Please copy every line below that contains the string "round".

___ Given data ___

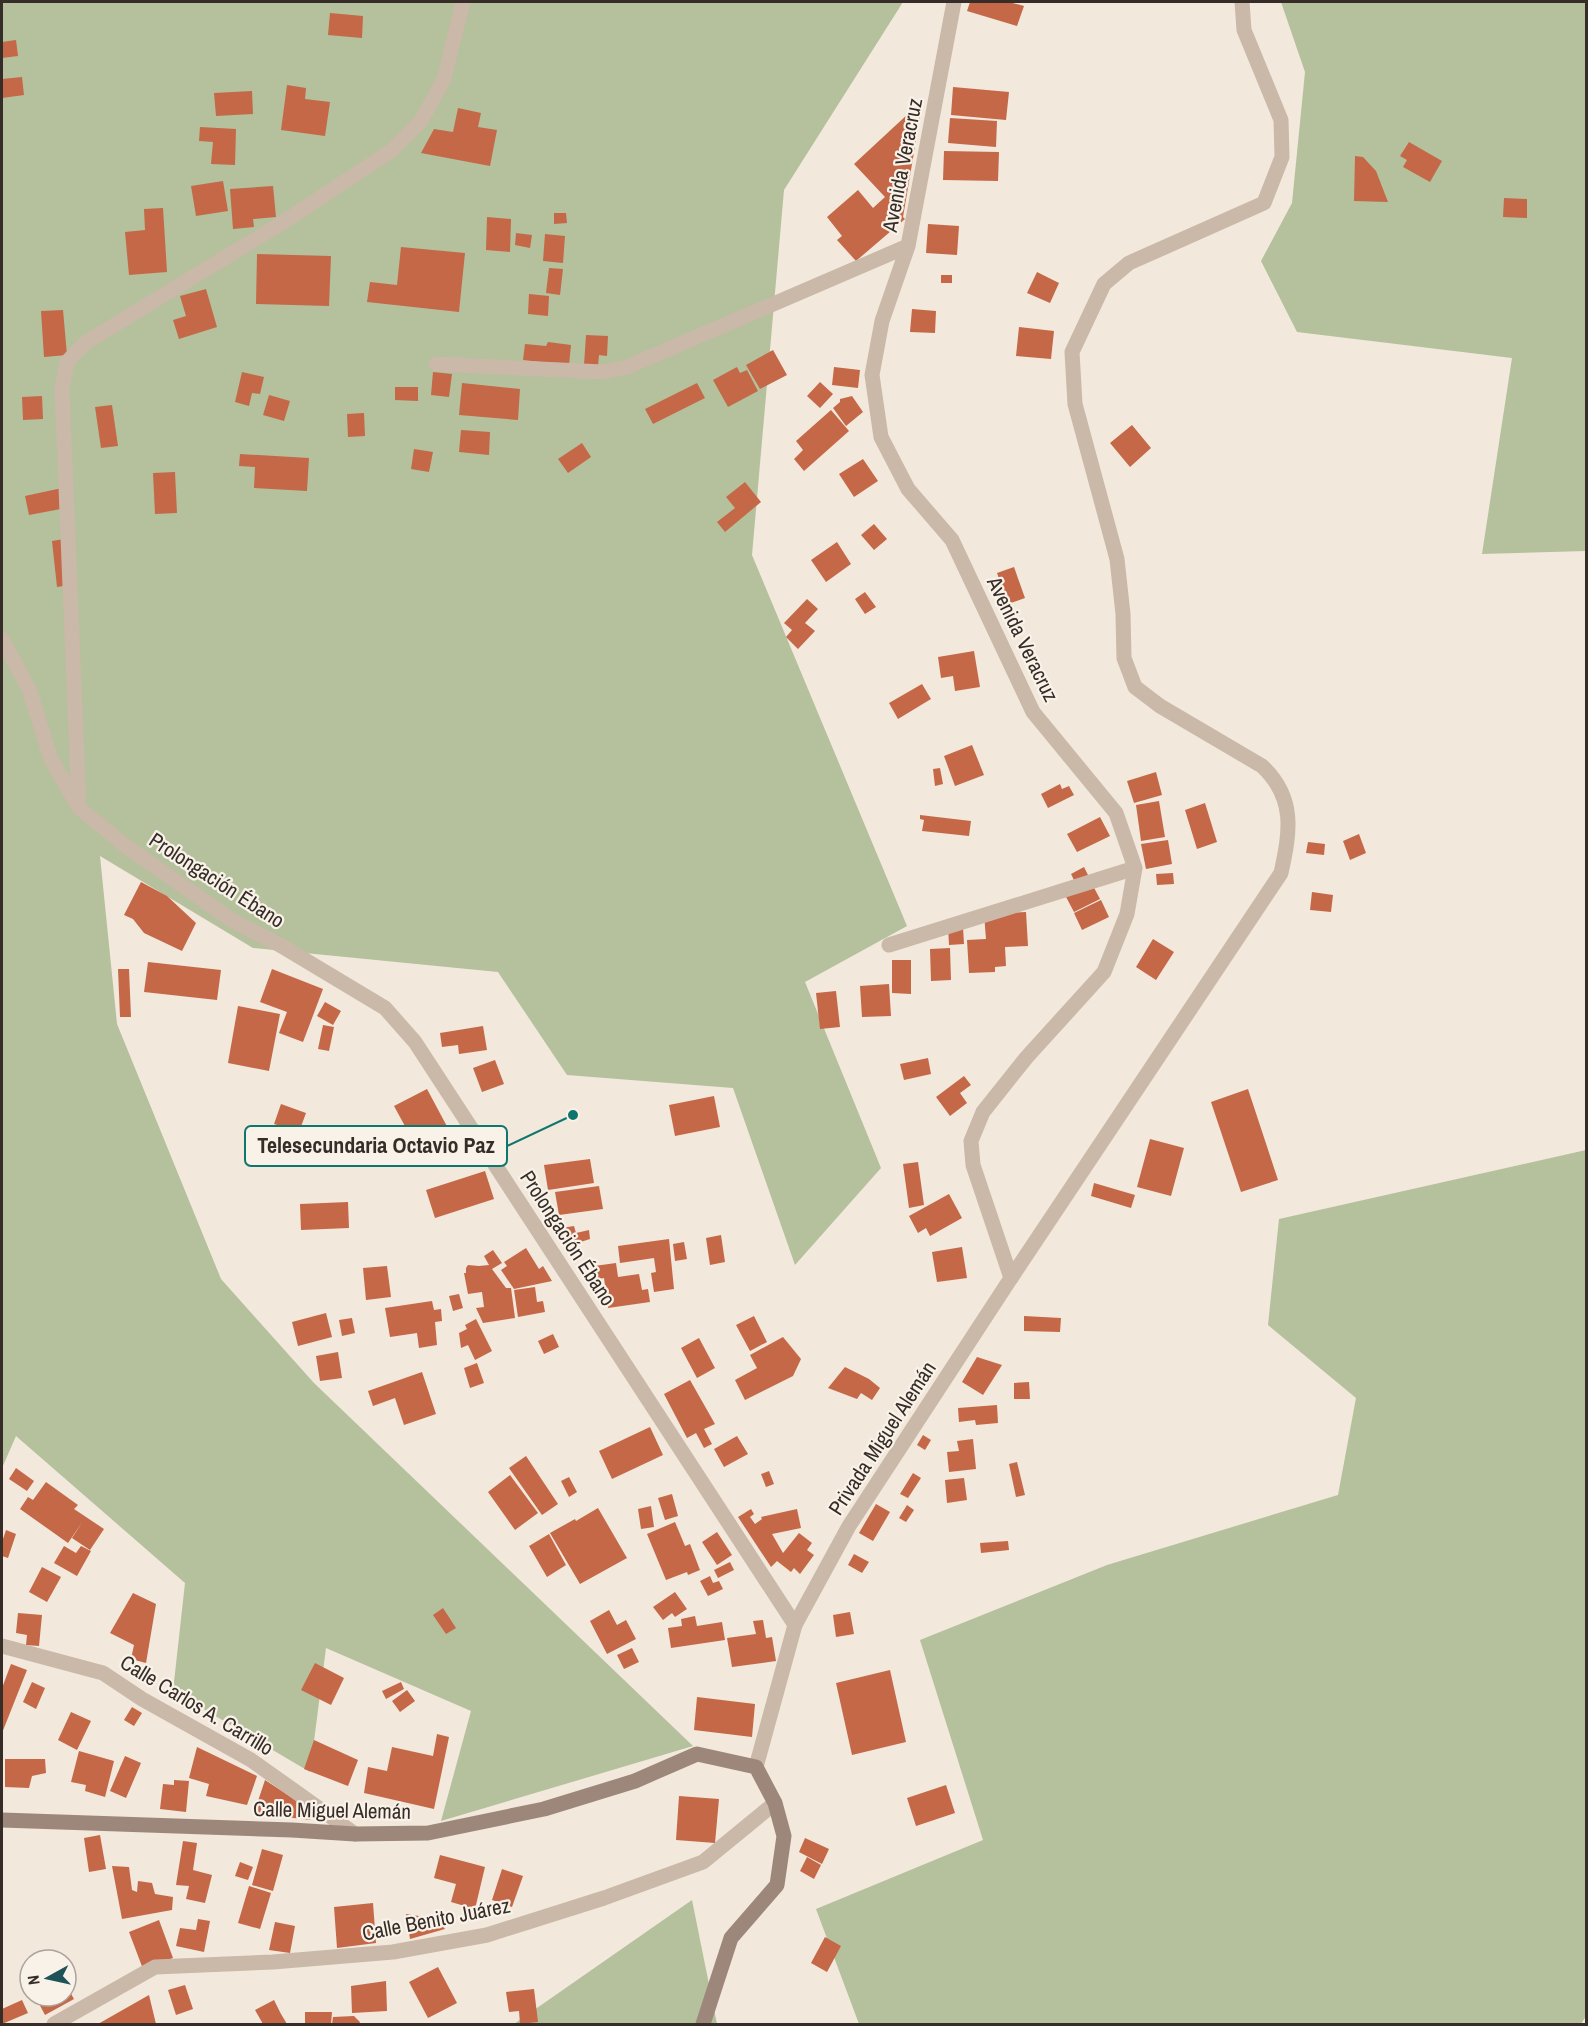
<svg xmlns="http://www.w3.org/2000/svg" width="1588" height="2026" viewBox="0 0 1588 2026" font-family="'Archivo Narrow',sans-serif">
<rect width="100%" height="100%" fill="#f2e8dc"/>
<path fill="#b4c19c" d="M2 2H903L784 190 752 555 907 926 805 982 881 1168 795 1265 733 1088 567 1075 498 972 253 948 100 856 117 1024 221 1279 314 1383 693 1746 441 1821 471 1711 326 1648 310 1772 173 1691 185 1583 16 1436 2 1468Z
M1281 2H1586V551L1482 554 1512 358 1297 332 1261 261 1292 203 1305 72Z
M1586 1150V2016L1581 2024H859L816 1909 983 1840 920 1640 1107 1565 1338 1495 1356 1398 1268 1325 1279 1219Z
M692 1900 717 2024H514Z"/>
<path fill="#c46848" d="M970 2H1009L1024 6 1017 26 967 11Z
M330 13 363 16 362 38 328 35Z
M16 40 18 56 2 58V42Z
M22 77 24 95 2 98V79Z
M287 85 306 88 305 99 330 102 325 136 281 130Z
M953 87 1009 92 1006 120 951 115Z
M252 91 253 114 216 116 214 93Z
M458 108 481 113 478 127 497 130 490 166 421 153 434 129 453 132Z
M909 113 920 117 903 217 905 219 856 261 837 240 842 236 827 217 858 190 873 208 885 197 854 164Z
M950 118 997 121 996 147 948 143Z
M200 127 236 129 235 165 211 164 213 142 199 141Z
M1409 142 1442 161 1430 182 1403 167 1407 160 1400 156Z
M944 151 999 152 998 181 943 180Z
M1355 156 1363 157 1376 171 1388 202 1354 201Z
M223 181 228 211 196 216 191 186Z
M273 186 276 217 253 219 254 227 233 229 230 189Z
M1504 198 1527 199V218L1503 217Z
M163 208 167 272 129 275 125 232 145 230 144 209Z
M554 213H566L567 223 554 224Z
M487 217 511 219 510 252 486 250Z
M928 224 959 226 957 255 926 253Z
M516 233 532 235 530 248 515 245Z
M545 234 565 236 563 263 543 261Z
M401 247 465 253 459 312 367 302 370 282 397 285Z
M257 254 331 256 329 306 256 304Z
M549 268 563 269 560 295 546 293Z
M1037 272 1059 283 1050 303 1027 293Z
M941 275H952V283H941Z
M206 289 217 327 179 339 173 320 186 316 180 296Z
M529 294 549 296 548 316 528 314Z
M912 309 936 311 935 333 910 332Z
M63 310 67 355 44 357 41 311Z
M1019 327 1054 331 1051 359 1016 356Z
M586 335 608 336 607 356 599 355 598 366 584 365Z
M548 342 571 345 569 365 523 360 525 344 546 346Z
M773 350 787 375 760 389 746 365Z
M737 367 740 373 747 370 758 391 728 407 713 380Z
M834 367 860 370 858 388 832 385Z
M242 372 264 377 260 394 252 393 249 406 235 402Z
M433 372 452 374 449 397 431 395Z
M820 382 833 394 820 408 807 396Z
M462 383 520 389 518 420 459 415Z
M697 383 705 398 653 424 645 409Z
M395 387H418V401L395 400Z
M269 395 290 401 284 421 263 415Z
M42 396 43 419 23 420 22 397Z
M852 396 863 412 846 426 833 408 840 402V399Z
M112 405 118 446 101 448 95 407Z
M831 410 849 431 804 471 794 459 803 450 796 441Z
M364 413 365 436 348 437 347 414Z
M1132 425 1151 448 1130 467 1110 443Z
M461 430 490 432 489 455 459 452Z
M582 443 591 457 568 473 558 459Z
M414 449 433 452 429 472 411 469Z
M240 454 309 458 307 491 254 488 255 467 239 466Z
M863 459 878 481 854 497 839 474Z
M175 472 177 513 155 514 153 473Z
M745 482 761 502 725 532 717 522 735 508 726 497Z
M62 488 66 508 29 515 25 496Z
M874 524 887 539 874 550 861 535Z
M64 539 70 585 57 587 52 541Z
M837 542 851 564 826 582 811 560Z
M1014 567 1025 598 1008 604 997 573Z
M865 592 876 607 865 614 855 599Z
M807 599 818 609 805 623 815 631 798 649 786 637 792 630 784 623Z
M974 651 980 687 955 691 953 676 941 678 938 657Z
M922 684 931 699 898 719 889 703Z
M972 745 984 775 955 786 944 756Z
M940 768 943 784 935 786 933 769Z
M1156 772 1162 795 1134 803 1127 781Z
M1060 784 1062 789 1069 786 1074 795 1048 808 1041 794Z
M1159 801 1165 837 1141 841 1136 805Z
M1205 803 1217 842 1197 849 1185 810Z
M920 815 971 821 969 836 922 831 924 820 920 819Z
M1100 817 1110 836 1077 852 1067 834Z
M1359 834 1366 853 1350 860 1343 841Z
M1168 840 1172 864 1146 869 1141 844Z
M1308 842 1325 844 1324 855 1306 853Z
M1084 867 1090 879 1077 886 1071 874Z
M1173 873 1174 884 1157 885 1156 874Z
M141 882 167 896 196 923 182 951 144 933 133 919 124 915Z
M1091 882 1100 899 1074 912 1065 895Z
M1312 892 1333 895 1331 912 1310 910Z
M1101 900 1109 917 1082 930 1074 913Z
M1026 912 1028 946 1005 947 1006 966 995 967V972L969 973 967 940 986 939 984 914Z
M948 927H963L964 944 949 945Z
M1153 939 1174 952 1156 980 1136 967Z
M950 948 951 980 931 981 930 949Z
M892 960H911V994L892 993Z
M148 962 221 970 217 1000 144 992Z
M118 969H129L131 1017H120Z
M272 969 323 989 303 1042 279 1033 287 1012 260 1002Z
M889 984 891 1016 862 1017 860 986Z
M836 991 840 1027 820 1029 816 993Z
M325 1002 341 1011 333 1025 317 1016Z
M238 1006 280 1014 269 1071 228 1063Z
M323 1025 334 1027 329 1051 318 1049Z
M483 1026 487 1050 459 1054 458 1045 442 1047 440 1033Z
M928 1058 931 1074 904 1080 900 1064Z
M495 1060 504 1084 482 1092 473 1068Z
M964 1076 971 1085 960 1093 967 1103 950 1116 936 1097Z
M427 1089 450 1132 418 1150 394 1106Z
M1248 1089 1278 1180 1241 1192 1211 1102Z
M714 1096 720 1127 675 1136 669 1105Z
M281 1104 306 1113 299 1132 274 1124Z
M1150 1139 1184 1148 1171 1196 1137 1187Z
M590 1159 594 1183 548 1190 544 1165Z
M918 1162 924 1205 909 1208 903 1164Z
M485 1171 494 1199 435 1218 426 1190Z
M1094 1183 1135 1195 1131 1208 1091 1196Z
M599 1186 603 1209 559 1215 555 1192Z
M949 1194 962 1218 930 1236 926 1228 918 1233 909 1216Z
M348 1202 349 1228 301 1230 300 1204Z
M574 1226 576 1233 589 1230 590 1239 565 1247 555 1229Z
M721 1235 725 1262 710 1265 706 1238Z
M669 1239 674 1289 654 1292 651 1273 656 1272 654 1258 620 1263 618 1246Z
M684 1242 687 1259 675 1261 673 1244Z
M962 1247 967 1278 937 1282 932 1252Z
M526 1248 539 1269 543 1266 552 1281 514 1289 501 1270 507 1266 504 1262Z
M493 1250 502 1263 492 1269 506 1288H511L515 1318 483 1323 476 1308 484 1307 482 1292 468 1294 464 1273H466V1268L468 1265 479 1266 489 1265 484 1256Z
M616 1263 618 1277 639 1274 642 1290 648 1289 650 1302 608 1308 604 1278 589 1281 587 1267Z
M387 1266 391 1297 366 1300 363 1268Z
M535 1287 537 1302 543 1301 545 1312 518 1317 514 1290Z
M459 1294 463 1308 453 1311 449 1296Z
M432 1301 434 1310 441 1309 442 1321 435 1322 437 1345 419 1348 417 1333 390 1337 385 1308Z
M326 1313 332 1337 298 1346 292 1322Z
M754 1316 767 1342 750 1351 736 1325Z
M1024 1316 1061 1318 1060 1332 1024 1331Z
M352 1318 355 1333 342 1336 339 1320Z
M476 1319 492 1351 475 1360 468 1345 461 1348 459 1333 467 1329 465 1325Z
M553 1334 559 1347 544 1354 538 1341Z
M783 1337 801 1359 793 1376 745 1400 735 1380 757 1368 750 1355Z
M699 1338 715 1368 697 1378 681 1348Z
M338 1352 342 1378 320 1381 316 1356Z
M977 1357 1002 1365 983 1395 962 1382Z
M477 1363 484 1383 470 1388 464 1368Z
M845 1367 869 1379 880 1388 872 1400 861 1393 857 1399 828 1388Z
M422 1372 436 1414 404 1425 395 1398 373 1406 368 1391Z
M690 1380 715 1424 704 1429 712 1444 704 1448 696 1433 687 1438 664 1394Z
M1029 1382 1030 1399H1014V1383Z
M997 1405 998 1423 976 1425 975 1420 959 1422 958 1408Z
M650 1427 663 1455 612 1479 599 1451Z
M923 1435 931 1440 925 1450 917 1445Z
M737 1436 748 1454 724 1467 714 1449Z
M973 1439 976 1469 949 1472 947 1452 959 1451 957 1441Z
M526 1456 558 1504 542 1515 509 1468Z
M1017 1462 1025 1495 1016 1497 1009 1464Z
M16 1468 34 1481 27 1491 9 1479Z
M769 1471 774 1484 766 1487 761 1474Z
M913 1473 921 1478 908 1498 900 1494Z
M510 1475 538 1513 515 1530 488 1492Z
M569 1477 577 1492 569 1497 561 1481Z
M964 1478 967 1500 947 1503 945 1480Z
M46 1482 78 1505 74 1509 104 1529 90 1550 72 1538 83 1521 68 1543 20 1509 28 1497 33 1500Z
M672 1494 678 1516 665 1520 658 1498Z
M876 1504 890 1512 873 1541 859 1533Z
M907 1505 914 1510 906 1522 899 1518Z
M651 1506 654 1527 641 1529 638 1509Z
M598 1508 627 1558 580 1584 550 1533 575 1519 576 1521Z
M751 1509 754 1514 750 1517 755 1524 762 1519 761 1517 797 1509 801 1528 772 1534 783 1553 799 1533 812 1543 807 1550 814 1555 800 1574 794 1568 791 1572 777 1561 771 1567 738 1517Z
M675 1522 685 1546 690 1544 700 1570 688 1575 687 1572 666 1580 647 1534Z
M6 1530 16 1534 8 1558 2 1556V1542Z
M717 1532 732 1555 717 1565 702 1542Z
M549 1534 566 1565 547 1577 529 1546Z
M1008 1541 1009 1550 981 1553 980 1543Z
M64 1546 76 1553 81 1546 91 1551 77 1576 54 1563Z
M854 1554 869 1562 862 1573 848 1565Z
M730 1562 734 1570 718 1578 714 1570Z
M42 1567 61 1577 47 1602 29 1592Z
M710 1576 713 1583 719 1581 723 1589 708 1596 700 1581Z
M675 1592 687 1609 675 1617 672 1613 663 1620 653 1607Z
M133 1593 156 1604 146 1663 131 1659 134 1645 110 1633Z
M443 1608 456 1628 446 1634 433 1615Z
M609 1610 617 1625 626 1620 636 1639 607 1654 590 1621Z
M850 1612 854 1634 836 1637 833 1615Z
M18 1613 42 1615 39 1646 26 1645 27 1635 16 1633Z
M695 1616 697 1626 722 1622 725 1640 671 1648 668 1628 682 1626 681 1619Z
M763 1620 766 1638 772 1637 776 1661 732 1667 727 1638 756 1634 753 1621Z
M632 1648 639 1662 624 1669 617 1655Z
M315 1663 344 1678 331 1705 301 1690Z
M11 1664 27 1670 2 1733V1688Z
M890 1670 906 1742 852 1755 836 1683Z
M32 1682 45 1688 36 1709 23 1702Z
M401 1682 404 1689 386 1699 382 1691Z
M407 1690 415 1701 400 1712 392 1701Z
M697 1697 755 1704 752 1737 694 1730Z
M132 1707 142 1713 134 1726 124 1720Z
M71 1712 91 1721 77 1750 58 1740Z
M437 1734 449 1737 434 1809 364 1793 368 1767 387 1771 392 1747 433 1756Z
M314 1740 358 1760 348 1786 304 1769Z
M197 1747 257 1776 247 1805 206 1796 209 1784 189 1778Z
M79 1751 114 1761 105 1797 85 1791 86 1785 71 1782Z
M125 1756 141 1763 126 1798 110 1791Z
M5 1759H45L46 1773 32 1776 29 1788 5 1787Z
M174 1780 189 1781 186 1812 160 1809 163 1784 174 1785Z
M265 1780 314 1812 310 1820 254 1813Z
M946 1785 955 1813 916 1826 907 1798Z
M679 1796 719 1799 715 1843 676 1840Z
M100 1835 106 1869 89 1872 84 1838Z
M805 1838 829 1849 822 1864 799 1852Z
M183 1841 197 1843 193 1870 212 1875 205 1903 186 1899 189 1886 176 1885Z
M262 1849 283 1855 273 1891 252 1885Z
M440 1855 485 1867 475 1909 451 1902 456 1884 434 1878Z
M807 1857 821 1865 814 1879 800 1871Z
M240 1862 253 1867 248 1880 235 1876Z
M112 1866 129 1867 132 1890 137 1892 138 1881 152 1883 155 1894 173 1897 172 1910 122 1919Z
M502 1869 523 1876 512 1907 492 1900Z
M249 1886 271 1893 260 1929 238 1923Z
M373 1903 376 1943 337 1948 334 1907Z
M406 1914 438 1919 445 1929 410 1939Z
M198 1919 210 1921 204 1952 176 1946 180 1928 196 1930Z
M159 1920 173 1958 143 1969 129 1932Z
M275 1922 295 1926 290 1953 269 1950Z
M825 1937 841 1946 827 1972 811 1963Z
M438 1967 457 2003 428 2018 409 1982Z
M386 1981 387 2011 352 2013 351 1986Z
M66 1985 74 1999 45 2015 35 1996H66Z
M185 1985 193 2009 176 2015 168 1990Z
M534 1989 538 2022 520 2024 519 2011 509 2012 506 1992Z
M149 1995 156 2024H98Z
M22 2000 28 2013 2 2024V2009Z
M274 2000 281 2014 287 2024H279L278 2023 263 2024 255 2010Z
M305 2012H332L331 2024H305Z
M354 2016 360 2022 359 2024H332L333 2017Z"/>
<g fill="none" stroke-linecap="round" stroke-linejoin="round">
<path stroke="#cab8a8" stroke-width="15" d="M436 364 603 372 627 367 908 246
M79 808 62 389 67 362 85 343 285 221 391 151 421 121 444 79 463 2
M889 945 1135 868
M795 1625 849 1526 1011 1278 973 1165 971 1141 983 1112 1026 1058 1104 972 1127 914 1135 868 1116 813 1033 712 952 540 908 489 881 437 872 375 882 321 908 246 954 2
M2 1646 103 1673 142 1699 251 1760 355 1834
M54 2024 155 1967 273 1962 393 1952 487 1935 604 1898 703 1862 775 1803"/>
<path stroke="#cab8a8" stroke-width="15" d="M2 639 29 689 51 759 79 808 127 847 233 921 280 945 385 1008 415 1042 795 1625 756 1767
M1011 1278 1281 873C1290 832 1296 798 1262 766L1160 706 1135 687 1124 658 1123 614 1117 559 1075 404 1072 352 1104 284 1129 263 1264 203 1282 157 1281 120 1244 30 1242 2"/>
<path stroke="#9d877a" stroke-width="15" d="M2 1820 292 1830 355 1834 428 1833 544 1809 635 1781 697 1754 756 1767 775 1803 784 1836 777 1885 731 1938 703 2024"/>
</g>
<g text-anchor="middle" dominant-baseline="central" stroke-width="4.5" stroke-linejoin="round" paint-order="stroke">
<g font-size="21" fill="#372d28" stroke="#f9f2e9">
<text transform="translate(902 165) rotate(-79)">Avenida Veracruz</text>
<text transform="translate(1023 639) rotate(64)">Avenida Veracruz</text>
<text transform="translate(217 880) rotate(33)">Prolongación Ébano</text>
<text transform="translate(568 1238) rotate(57)">Prolongación Ébano</text>
<text transform="translate(882 1438) rotate(-57)">Privada Miguel Alemán</text>
<text transform="translate(197 1705) rotate(31)">Calle Carlos A. Carrillo</text>
<text transform="translate(332 1810) rotate(1)">Calle Miguel Alemán</text>
<text transform="translate(436 1919) rotate(-11)">Calle Benito Juárez</text>
</g>
</g>
<path fill="none" stroke="#0f766e" stroke-width="2" d="M573 1115L507 1146"/>
<circle fill="#0f766e" stroke="#f9f2e9" stroke-width="2" cx="573" cy="1115" r="6"/>
<rect fill="#f9f2e9" stroke="#0f766e" stroke-width="2" x="245" y="1126" width="262" height="40" rx="6"/>
<g font-size="22" text-anchor="middle" font-weight="bold" fill="#372d28">
<text x="376" y="1153">Telesecundaria Octavio Paz</text>
</g>
<rect width="1588" height="2026" fill="none" stroke="#372d28" stroke-width="6"/>
<g transform="translate(48 1978) rotate(262)"><circle r="28" fill="#f9f2e9" stroke="#aba39c" stroke-width="1.5"/>
<path d="M0-4.5L10 22L0 15L-10 22Z" fill="#1e5358"/>
<text y="-9" font-size="16" font-weight="bold" text-anchor="middle" fill="#372d28">N</text>
</g>
</svg>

___

(Task solution):
<g fill="none" stroke-linecap="round" stroke-linejoin="round">
<g text-anchor="middle" dominant-baseline="central" stroke-width="4.5" stroke-linejoin="round" paint-order="stroke">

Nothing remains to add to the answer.